-- Begin Supplied text --

There is, of course, some initial overhead to calculating the basis vectors, but this is often
relatively small compared to the overall savings over the course of the full parameter estimation.
There may also be cases where the parameter space is too uncorrelated (maybe just due to being too
large) to mean that the number of basis vectors is less than the overall length of the data. In such
cases, you can just revert back to calculating the full likelihood.

CWInPy uses the `arby <https://arby.readthedocs.io/>`_ package for the generation of the reduced
order model, reduced basis vectors and interpolants for the likelihood function components.

ROQ in CWInPy
-------------

Within CWInPy, if performing parameter estimation in the case where the heterodyne has been assumed
to perfectly remove the signal's phase evolution (i.e., no parameters that cause the phase to
evolve, such as frequency or sky location parameters, are to be estimated) then the likelihood
function is already efficient and uses pre-summed terms (see
:meth:`~cwinpy.pe.likelihood.TargetedPulsarLikelihood.dot_products` and Appendix C of [4]_).
However, if the phase is potentially evolving (i.e., the observed electromagnetic pulse timing
solution does not exactly match the gravitational-wave evolution and a residual phase evolution is
left in the heterodyned data), and as such parameter estimation needs to be performed over some
phase parameters (e.g., frequency) then these pre-summations cannot be done and each likelihood
evaluation for different phase parameter values must re-calculate the model at all time stamps in
the data. Along with the generally larger parameter space to explore, this will considerably slow
down the inference.

While CWInPy's likelihood evaluations will operate in this mode by default, in these cases it can be
useful to instead use *Reduced Order Quadrature* to potentially help speed things up. There are
several caveats to this, in particular, different frequency bins are highly uncorrelated, so it is
unlikely that a small reduced basis set will be found if the frequency offset is many tens of
frequency bins. Also, for the length of dataset often found in practice (of order a million data
points over a year of observations), computer memory constraints may make it necessary to build the
reduced basis on shorter blocks of data. Unlike the use of ROQs for parameter estimation with
Compact Binary Coalescences [2]_, the same set of basis vectors cannot generally be used for
different sources, so they need to be calculated individually for each source and dataset.

Usage
=====

The usage of the ROQ likelihood can be specified by using keyword arguments to the
:func:`cwinpy.pe.pe` functions, e.g., 

.. code-block:: python

    pe(
        ...
        roq=True,
        roq_kwargs={"ntraining": 5000, "greedy_tol": 1e-12},
    )

-- End Supplied text --
-- Begin Data supplied --

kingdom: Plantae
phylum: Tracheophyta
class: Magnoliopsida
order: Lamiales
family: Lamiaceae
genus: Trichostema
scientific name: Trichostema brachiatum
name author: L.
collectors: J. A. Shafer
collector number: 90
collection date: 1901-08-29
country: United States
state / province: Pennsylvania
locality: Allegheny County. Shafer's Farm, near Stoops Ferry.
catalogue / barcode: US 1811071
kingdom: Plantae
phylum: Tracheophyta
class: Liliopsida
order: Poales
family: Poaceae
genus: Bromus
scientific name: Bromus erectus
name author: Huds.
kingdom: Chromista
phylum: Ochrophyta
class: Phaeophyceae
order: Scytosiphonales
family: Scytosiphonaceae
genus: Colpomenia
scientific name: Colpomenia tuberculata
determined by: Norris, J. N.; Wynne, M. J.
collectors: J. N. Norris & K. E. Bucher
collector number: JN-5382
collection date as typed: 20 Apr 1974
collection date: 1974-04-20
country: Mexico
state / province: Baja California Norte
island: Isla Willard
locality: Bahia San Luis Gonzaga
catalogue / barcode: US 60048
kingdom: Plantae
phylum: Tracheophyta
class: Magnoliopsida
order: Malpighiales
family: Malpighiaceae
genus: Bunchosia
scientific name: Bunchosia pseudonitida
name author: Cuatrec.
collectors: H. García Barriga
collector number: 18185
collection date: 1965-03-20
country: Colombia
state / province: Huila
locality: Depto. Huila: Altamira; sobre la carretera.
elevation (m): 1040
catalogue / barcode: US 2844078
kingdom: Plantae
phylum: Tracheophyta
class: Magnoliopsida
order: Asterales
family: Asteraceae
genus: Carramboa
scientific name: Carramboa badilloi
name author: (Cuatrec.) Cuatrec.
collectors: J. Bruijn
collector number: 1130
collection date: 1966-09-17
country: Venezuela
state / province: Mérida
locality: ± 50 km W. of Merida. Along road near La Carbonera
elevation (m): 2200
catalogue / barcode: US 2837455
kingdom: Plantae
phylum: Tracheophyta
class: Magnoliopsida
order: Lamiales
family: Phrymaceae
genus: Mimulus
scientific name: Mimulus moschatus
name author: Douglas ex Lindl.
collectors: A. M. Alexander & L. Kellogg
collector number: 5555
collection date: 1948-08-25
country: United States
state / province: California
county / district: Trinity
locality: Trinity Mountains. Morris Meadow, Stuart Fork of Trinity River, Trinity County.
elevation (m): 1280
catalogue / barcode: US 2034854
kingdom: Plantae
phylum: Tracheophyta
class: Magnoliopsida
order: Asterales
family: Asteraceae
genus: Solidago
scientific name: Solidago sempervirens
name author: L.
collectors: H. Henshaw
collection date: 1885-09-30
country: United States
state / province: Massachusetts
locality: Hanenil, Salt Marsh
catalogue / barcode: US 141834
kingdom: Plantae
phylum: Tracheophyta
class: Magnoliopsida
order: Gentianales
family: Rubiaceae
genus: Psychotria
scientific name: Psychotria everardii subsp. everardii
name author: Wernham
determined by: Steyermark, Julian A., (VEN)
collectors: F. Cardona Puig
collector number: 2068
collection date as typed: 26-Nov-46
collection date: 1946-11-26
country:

-- End Data supplied --

_Actions to take:_
- A) Answer these questions using the CWInPy excerpt:
(i) Which package does CWInPy use to generate the reduced order model?
(ii) How many data points do datasets often found in practice contain?
(iii) What keyword argument in the example call turns on the ROQ likelihood?
- B) According to the CWInPy excerpt, why is a small reduced basis set unlikely to be found when the frequency offset spans many tens of frequency bins?
- C) Transcribe everything in the CWInPy excerpt from "There may also" down to "likelihood function components.", keeping the wording unchanged.

_Exercise results:_
- A)
(i) The arby package.
(ii) Of order a million data points over a year of observations.
(iii) roq=True

- B) A small reduced basis set is unlikely in that case because different frequency bins are highly uncorrelated.

- C)
There may also be cases where the parameter space is too uncorrelated (maybe just due to being too
large) to mean that the number of basis vectors is less than the overall length of the data. In such
cases, you can just revert back to calculating the full likelihood.

CWInPy uses the `arby <https://arby.readthedocs.io/>`_ package for the generation of the reduced
order model, reduced basis vectors and interpolants for the likelihood function components.